A growing number of studies show that human beings do not always act in a way that maximizes their interests.


Can the method be extended to food and alcohol?

The debate today is on whether or not a similar approach, of “enabling while discouraging,” can be extended to other areas such as the fight against alcoholism, poor nutrition, and lack of exercise. “The legitimacy of state intervention is more problematic for food and alcohol,” says Alemanno. “Tobacco, unlike food, is not a vital need.

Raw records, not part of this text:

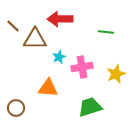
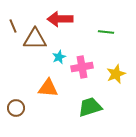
brown line: rotated 24 degrees clockwise
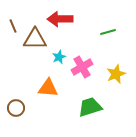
green line: moved 2 px right; rotated 21 degrees counterclockwise
pink cross: rotated 20 degrees counterclockwise
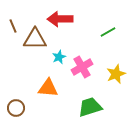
green line: rotated 14 degrees counterclockwise
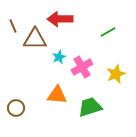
orange triangle: moved 9 px right, 7 px down
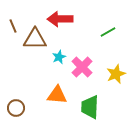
pink cross: rotated 15 degrees counterclockwise
green trapezoid: rotated 70 degrees counterclockwise
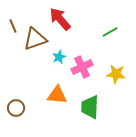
red arrow: rotated 50 degrees clockwise
green line: moved 2 px right
brown triangle: rotated 20 degrees counterclockwise
pink cross: rotated 20 degrees clockwise
yellow star: rotated 30 degrees clockwise
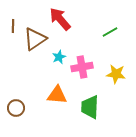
brown line: rotated 24 degrees clockwise
brown triangle: rotated 15 degrees counterclockwise
pink cross: rotated 15 degrees clockwise
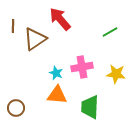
cyan star: moved 3 px left, 16 px down; rotated 24 degrees counterclockwise
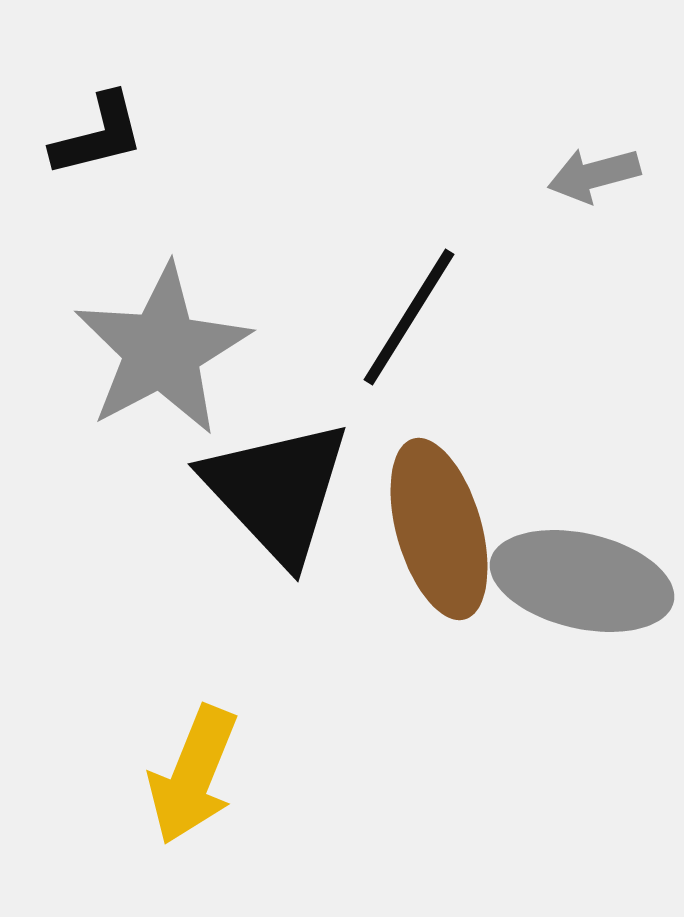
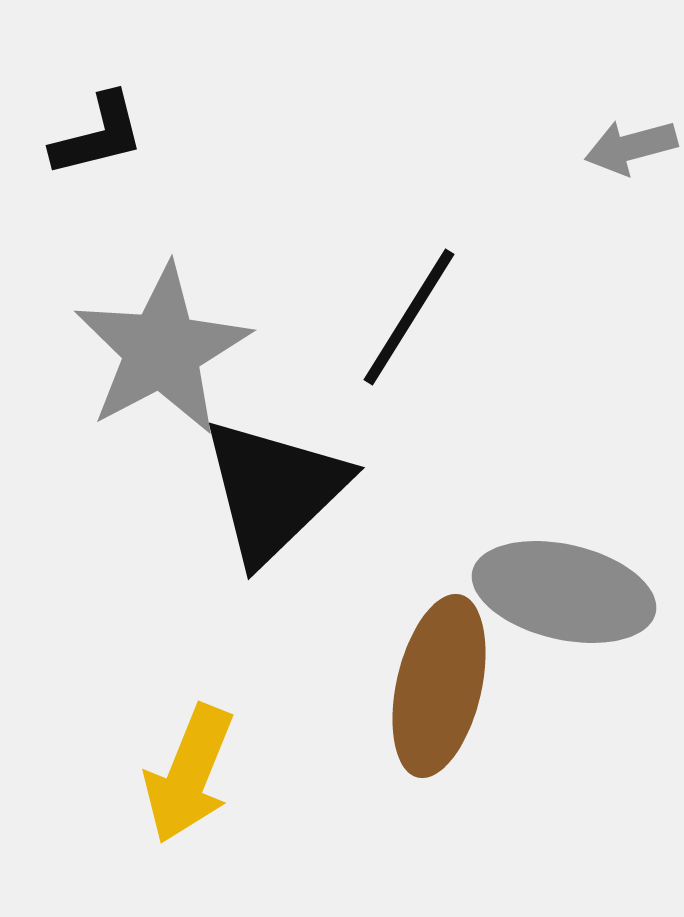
gray arrow: moved 37 px right, 28 px up
black triangle: moved 3 px left, 1 px up; rotated 29 degrees clockwise
brown ellipse: moved 157 px down; rotated 29 degrees clockwise
gray ellipse: moved 18 px left, 11 px down
yellow arrow: moved 4 px left, 1 px up
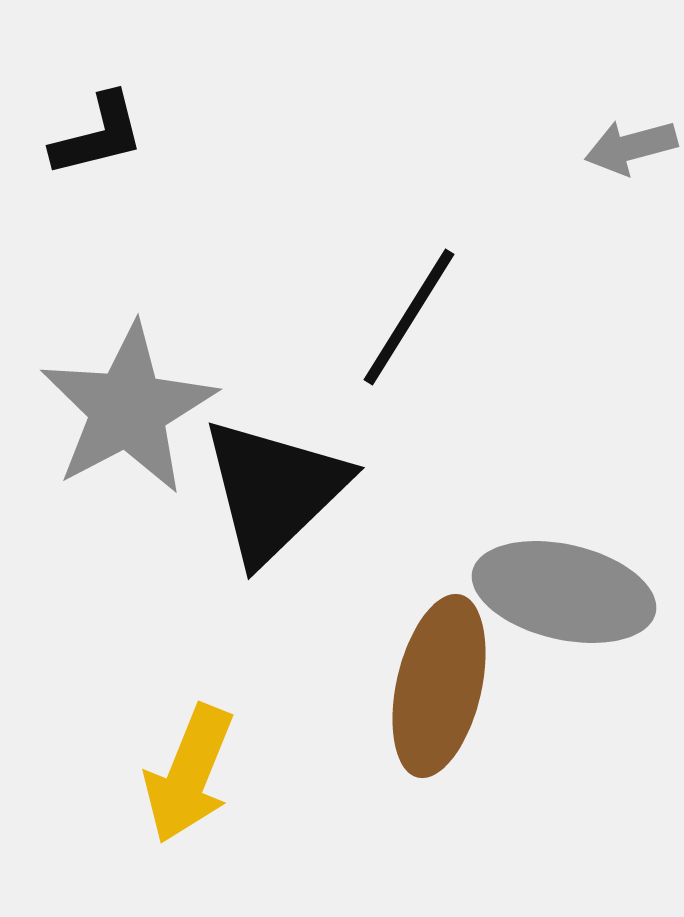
gray star: moved 34 px left, 59 px down
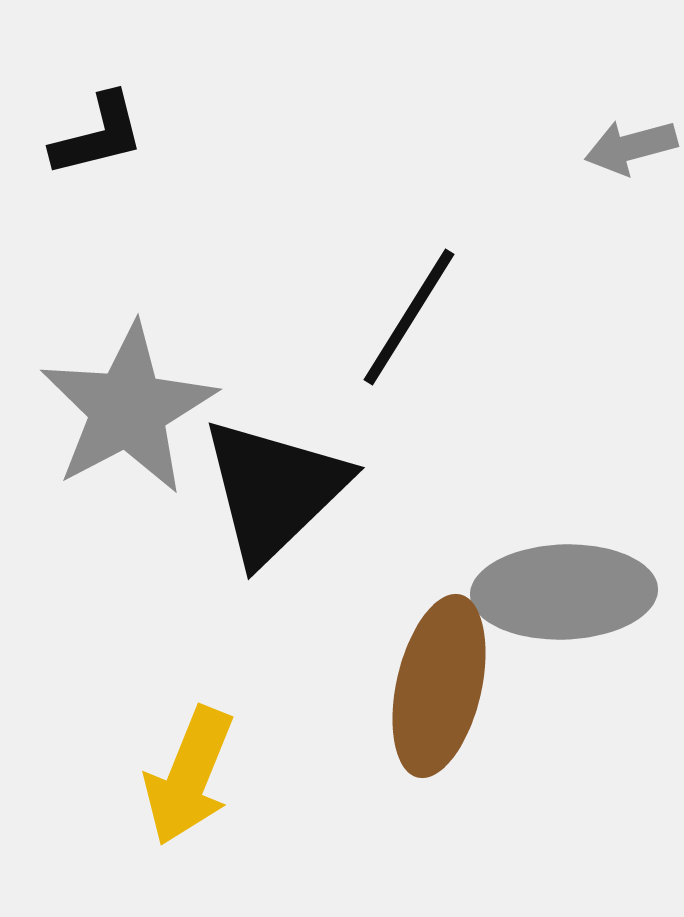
gray ellipse: rotated 15 degrees counterclockwise
yellow arrow: moved 2 px down
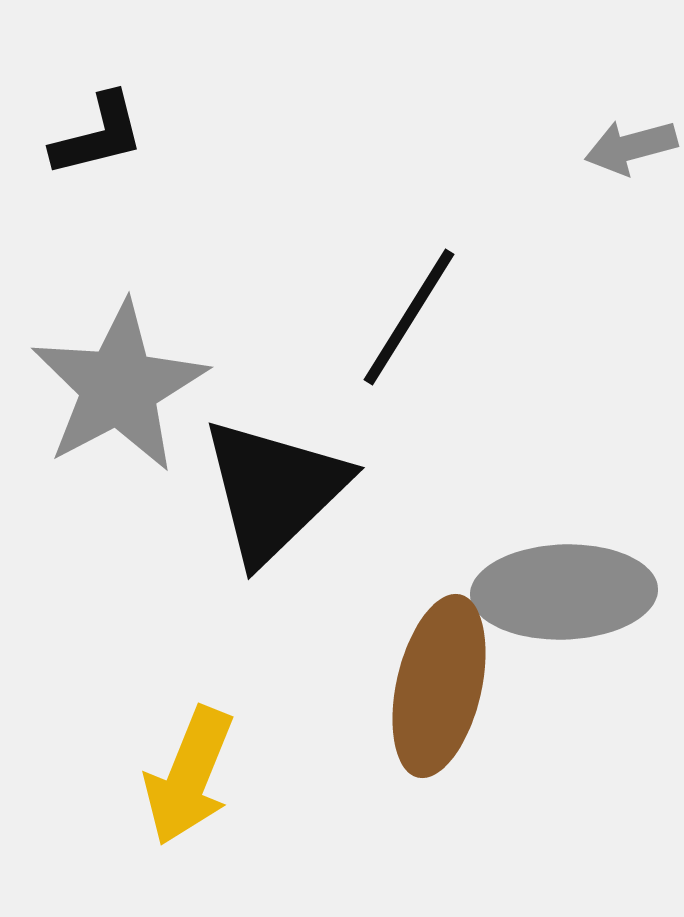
gray star: moved 9 px left, 22 px up
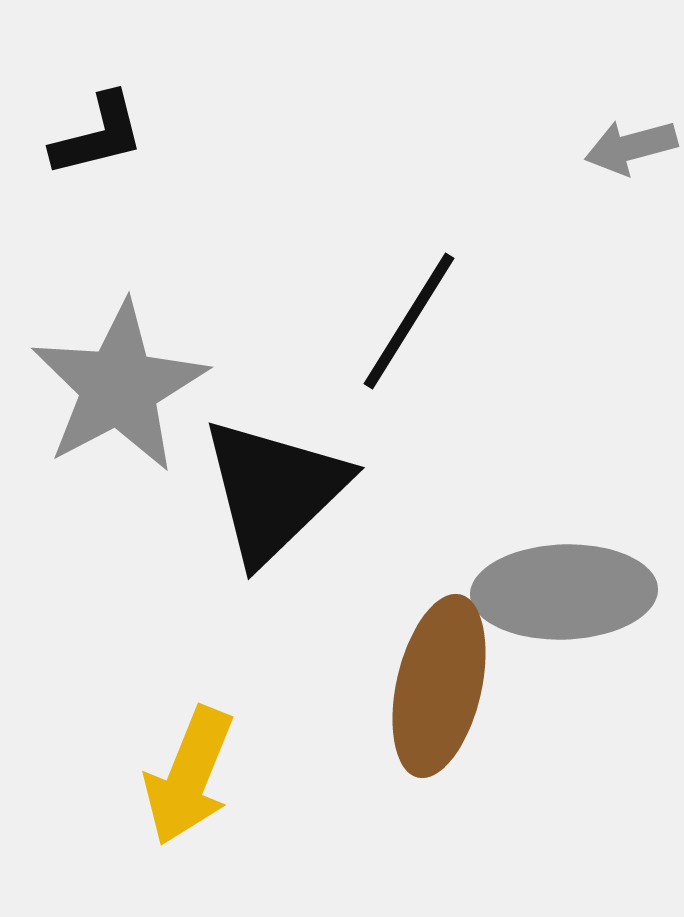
black line: moved 4 px down
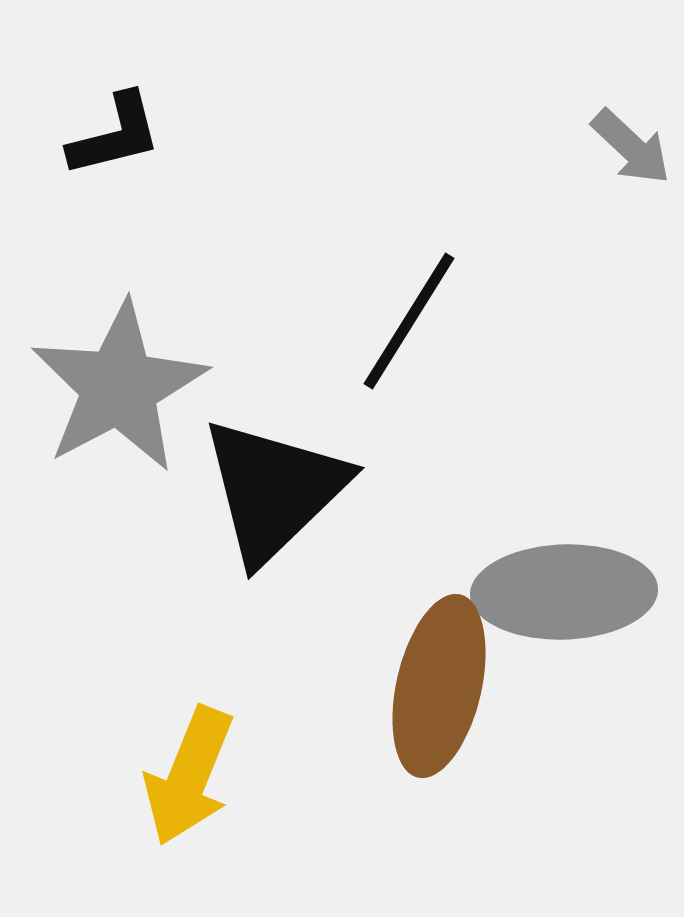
black L-shape: moved 17 px right
gray arrow: rotated 122 degrees counterclockwise
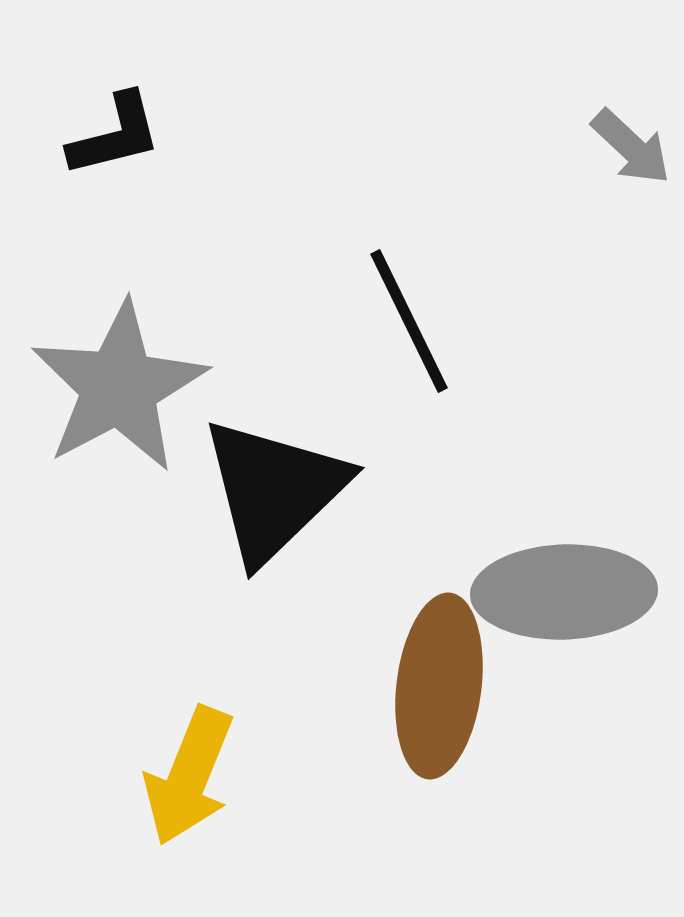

And what further complicates the regulation of unhealthy food is that consumption patterns are just one factor among several others—physiological, genetic, even socio-economic—which, according to scientists, promote obesity.” In Western societies, it is generally agreed that individuals should be free to choose their own lifestyle, even if they decide to make high-risk choices. The argument is particularly strong when it comes to alcohol and foods high in fat and sugar, which have associations with celebrations and other social rituals deeply rooted in Western culture. In the case of tobacco, the problem was resolved by shifting the debate from the rights of smokers to the rights of non-smokers who were being exposed to second-hand smoke.

Is it right to manipulate people?

Nudges and traditional interventions usually combine forces, making it difficult to measure the impact of either on a particular policy. “Empirically, we see a decline in consumption, but how do you know if it is due to this or that nudge or to an increase in taxes on tobacco?” questions Alemanno. Moreover, if nudges are transparent, they may fail, as people do not like to feel they are being manipulated, even if it is for their own good. Alemanno also raises the risk of the “tyranny of health”: “Obsessed by the need to adopt a healthy lifestyle, individuals risk stressing out so much when they miss their gym class or daily jog that it cancels out the benefits obtained.”